Consider a pipeline that reads CDC events from a database and writes them to a data warehouse using keyed upserts. The sink is inherently idempotent - writing the same record twice produces the same result. In this case, Flink’s at-least-once mode (which skips barrier alignment and does not require transactional sinks) delivers the same observable outcome with lower checkpoint overhead and zero transaction commit latency.
At-least-once is sufficient when:
- The sink is idempotent - upserts, key-value stores with put semantics, or deduplicating consumers.
- Duplicates are acceptable - analytics pipelines where approximate counts are fine.
- Latency is critical - the transaction commit delay of exactly-once is unacceptable.
At-least-once is not sufficient when:
- The sink is append-only and non-idempotent - inserting into a table without a unique key, where duplicates accumulate.

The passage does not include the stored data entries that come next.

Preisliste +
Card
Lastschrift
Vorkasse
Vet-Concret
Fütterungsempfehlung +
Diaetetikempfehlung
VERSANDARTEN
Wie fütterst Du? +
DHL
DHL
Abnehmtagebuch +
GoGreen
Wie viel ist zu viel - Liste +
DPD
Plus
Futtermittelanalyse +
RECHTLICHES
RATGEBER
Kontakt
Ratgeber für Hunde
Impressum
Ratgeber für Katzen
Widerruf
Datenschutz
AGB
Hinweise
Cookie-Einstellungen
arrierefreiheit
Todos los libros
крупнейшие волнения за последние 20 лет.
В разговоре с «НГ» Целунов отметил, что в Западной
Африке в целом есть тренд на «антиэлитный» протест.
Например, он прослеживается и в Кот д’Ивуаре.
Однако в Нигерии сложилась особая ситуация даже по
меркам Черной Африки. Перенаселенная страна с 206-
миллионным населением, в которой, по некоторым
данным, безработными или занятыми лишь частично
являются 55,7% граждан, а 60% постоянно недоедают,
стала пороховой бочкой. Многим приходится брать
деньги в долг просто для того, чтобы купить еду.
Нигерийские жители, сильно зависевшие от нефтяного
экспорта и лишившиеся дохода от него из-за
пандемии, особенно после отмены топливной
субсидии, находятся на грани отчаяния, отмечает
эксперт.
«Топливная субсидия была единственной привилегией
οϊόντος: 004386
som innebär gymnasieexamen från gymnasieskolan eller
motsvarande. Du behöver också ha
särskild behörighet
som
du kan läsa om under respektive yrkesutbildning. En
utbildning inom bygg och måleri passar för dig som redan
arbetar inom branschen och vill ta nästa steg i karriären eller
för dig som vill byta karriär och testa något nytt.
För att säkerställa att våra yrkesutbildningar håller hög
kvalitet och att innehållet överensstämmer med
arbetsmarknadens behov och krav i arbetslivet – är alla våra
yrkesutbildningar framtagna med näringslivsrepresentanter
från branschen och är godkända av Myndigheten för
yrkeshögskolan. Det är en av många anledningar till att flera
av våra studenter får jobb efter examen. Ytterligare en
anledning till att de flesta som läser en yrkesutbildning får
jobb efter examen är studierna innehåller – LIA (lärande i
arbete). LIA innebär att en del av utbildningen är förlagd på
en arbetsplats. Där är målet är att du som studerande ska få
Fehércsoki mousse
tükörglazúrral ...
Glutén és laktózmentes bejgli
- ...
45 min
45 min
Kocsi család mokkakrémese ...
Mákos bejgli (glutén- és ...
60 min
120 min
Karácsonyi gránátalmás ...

- Financial accuracy is required - billing, ledger entries, or any system where duplicates have real-world consequences.
- Downstream consumers cannot deduplicate - when the consumer has no way to identify or discard duplicate records.
Streamkap pipelines use this principle by defaulting to idempotent writes at the destination layer. By coordinating Kafka consumer offsets with deterministic upsert keys, the platform achieves end-to-end exactly-once delivery semantics without the overhead of transactional sink commits - giving you data correctness without sacrificing latency.
Choosing the Right Guarantee
The decision between at-least-once and exactly-once is ultimately about understanding your sink’s capabilities and your application’s tolerance for duplicates. Flink gives you the tools for both. The checkpoint mechanism is always running - the difference lies in whether you enable barrier alignment and whether your sink participates in the two-phase commit protocol.
For teams building production streaming pipelines, the recommendation is straightforward: start with idempotent sinks and at-least-once, which gives you effectively-once results with minimal overhead. Upgrade to full transactional exactly-once only when your sink demands it - append-only Kafka topics consumed by read_committed readers, or scenarios where the sink has no natural idempotency key. Understanding the mechanics behind both options puts you in a position to make that choice with confidence.